Most of the world met Ed Sheeran through stadium crowds, catchy hooks, and songs about rainy nights and quiet love. But the chapter he’s written in the past few years is the one that doesn’t come with a chorus you can sing along to. It’s a chapter built from phone calls nobody wants to answer, from hospital corridors and late‑night court sessions, and from the quiet, terrifying moment when you realize the person who is your entire song might be slipping away.
Speaking on the Friends Keep Secrets podcast with Benny Blanco, Lil Dicky, and Kristin Batalucco, the 35‑year‑old, Grammy‑winning singer laid that chapter out with a raw simplicity that feels closer to one of his stripped‑back acoustic tracks than a carefully edited interview.

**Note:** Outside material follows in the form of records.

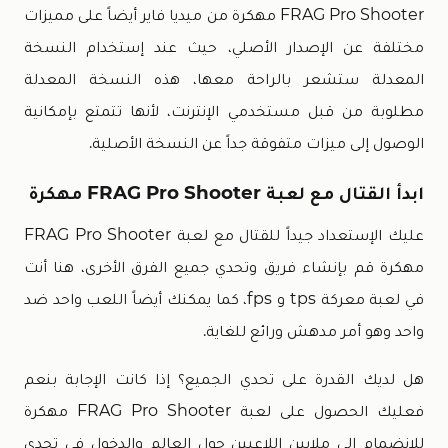
FRAG Pro Shooter مهكرة من ميديا فاير أيضاً على مميزات
مختلفة عن الإصدار الأصلي، حيث عند إستخدام النسخة
المعدلة ستشعر بالراحة معها، هذه النسخة المعدلة
مطلوبة من قبل مستخدمي الإنترنت، لأنها تتمتع بإمكانية
الوصول إلى ميزات متفوقة جداً عن النسخة الأصلية.
ابدأ القتال مع لعبة FRAG Pro Shooter مهكرة
عليك الإستعداد جيداً للقتال مع لعبة FRAG Pro Shooter
مهكرة قم بإنشاء فريق وتحدي جميع الفرق الأخرى، هنا أنت
في لعبة معركة tps و fps، كما يمكنك أيضاً اللعب واحد ضد
واحد وهو أمر مدهش ورائع للغاية.
هل لديك القدرة على تحدي الجميع؟ إذا كانت الإجابة بنعم
فعليك الحصول على لعبة FRAG Pro Shooter مهكرة
للإنضمام إلى ملايين اللاعبين حول العالم والدخول في تحدي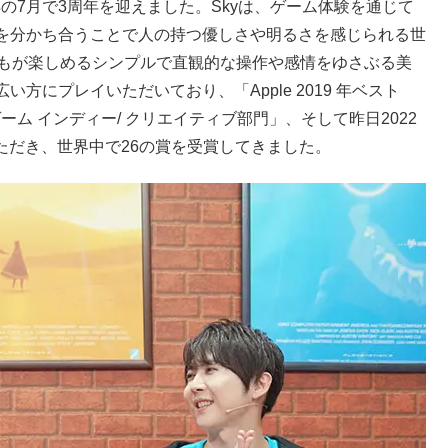
yは今年の7月で3周年を迎えました。Skyは、ゲーム体験を通じて
を分かち合うことで人の持つ優しさや明るさを感じられる世
誰もが楽しめるシンプルで直観的な操作や感情をゆさぶる美
にプレイいただいており、「Apple 2019 年ベスト
020 ゲーム インディー/ クリエイティブ部門」、そして昨日2022
いただき、世界中で26の賞を受賞してきました。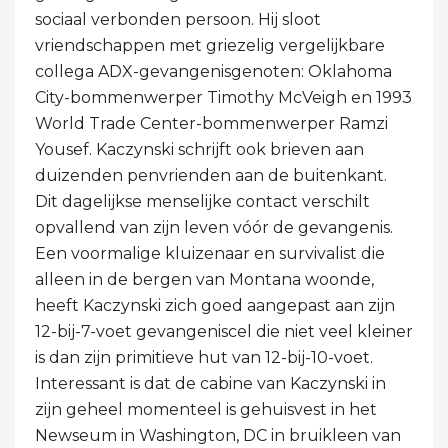
sociaal verbonden persoon. Hij sloot
vriendschappen met griezelig vergelijkbare
collega ADX-gevangenisgenoten: Oklahoma
City-bommenwerper Timothy McVeigh en 1993
World Trade Center-bommenwerper Ramzi
Yousef. Kaczynski schrijft ook brieven aan
duizenden penvrienden aan de buitenkant.
Dit dagelijkse menselijke contact verschilt
opvallend van zijn leven vóór de gevangenis.
Een voormalige kluizenaar en survivalist die
alleen in de bergen van Montana woonde,
heeft Kaczynski zich goed aangepast aan zijn
12-bij-7-voet gevangeniscel die niet veel kleiner
is dan zijn primitieve hut van 12-bij-10-voet.
Interessant is dat de cabine van Kaczynski in
zijn geheel momenteel is gehuisvest in het
Newseum in Washington, DC in bruikleen van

The moment he came back to over and over was February 2022—the day his wife, Cherry Seaborn, called him and said four words that flipped the script on his life: “I have cancer.”

“That was probably one of the worst days,” Sheeran said. “That was probably the worst week, because Jamal died that week as well, and then we went straight into the court case. And then Shane died — the first day of the court case.”
It’s a sentence that feels like a punchline from a tragedy film, except that it’s not a story he’s telling for effect. Jamal Edwards, the visionary music entrepreneur who helped launch Sheeran’s career, had passed away at 31 from a heart attack, leaving a hole in the community that felt heavier than the fame he’d helped create. Around the same time, the high‑profile plagiarism case over “Shape of You” was reaching its peak, pulling Sheeran into a courtroom battle that had been brewing for years.
And on top of it all, Cherry had been diagnosed with a cancerous tumor while six months pregnant with their second daughter, Jupiter. The doctors’ recommendation made the timeline feel like a slow, cruel joke: the surgery couldn’t be done until after the baby was born. So they spent the final stretch of the pregnancy carrying the weight of love, hope, and fear all at once.

When asked how she’s doing now, Sheeran’s voice brightens, though it still holds the mark of that chapter. “She’s fine, I mean, she had the operation,” he said. “She was pregnant at the time, so that’s why it was difficult. She had the operation to remove the tumor after the birth of our second child. Thankfully, touch wood, totally fine.”
There’s a pause in that line that’s as important as the words themselves—less triumph, more relief. The kind of relief that doesn’t make the fear evaporate, but finally lets you breathe again.
Talking about that period, he doesn’t sugarcoat it. “It was f**king scary,” he said, echoing the same phrase he’s used in past interviews. The fear of losing Cherry, the grief over Jamal, the stress of the court case, and the sudden death of cricket legend Shane Warne in the middle of the trial all collapsed into one “worst week” of his life, the kind of week that reshapes the way you see the world, even when the world still thinks you’re at the top of it.
The couple’s bond, though, has remained steady. Ed and Cherry met at school when they were just 11, reconnected as adults, and married in December 2018. They now share two daughters, Lyra and Jupiter, who’ve become the heartbeat of his songs, part of the story that makes him keep writing even when the weight of the world feels unbearable.

Those same experiences—Cherry’s diagnosis, the loss of Jamal, the emotional toll of the trial—also reshaped the course of his music. His 2023 album – (Subtract) emerged from the wreckage of that time, a departure from the polished, chart‑ready arrangements of his earlier work and a move toward something quieter, rawer, and more honest. Where previous albums felt like they’d been written for the stadium, much of Subtract feels like it was written for the bedroom, the hospital, and the kitchen table.
In the months since that interview, Ed has continued to share glimpses of what it’s like to live on the other side of that “worst week.” Cherry is now on the other side of her cancer journey, and the family has found a new kind of routine: more private, more intentional, and more focused on the moments that matter. For fans, the songs that came out of that period—some of the most emotionally direct of his career—have become the soundtrack to their own grief, hope, and healing.
And that’s perhaps the quiet miracle in all of it: the same man who wrote “Thinking Out Loud” for his wedding has learned to write songs that hold space for the questions he can’t answer. The album, the interviews, the late‑night podcast reveals—they’re not just about pain, they’re about how love, art, and time can slowly turn the worst days into the stuff of songs that will outlive the headlines.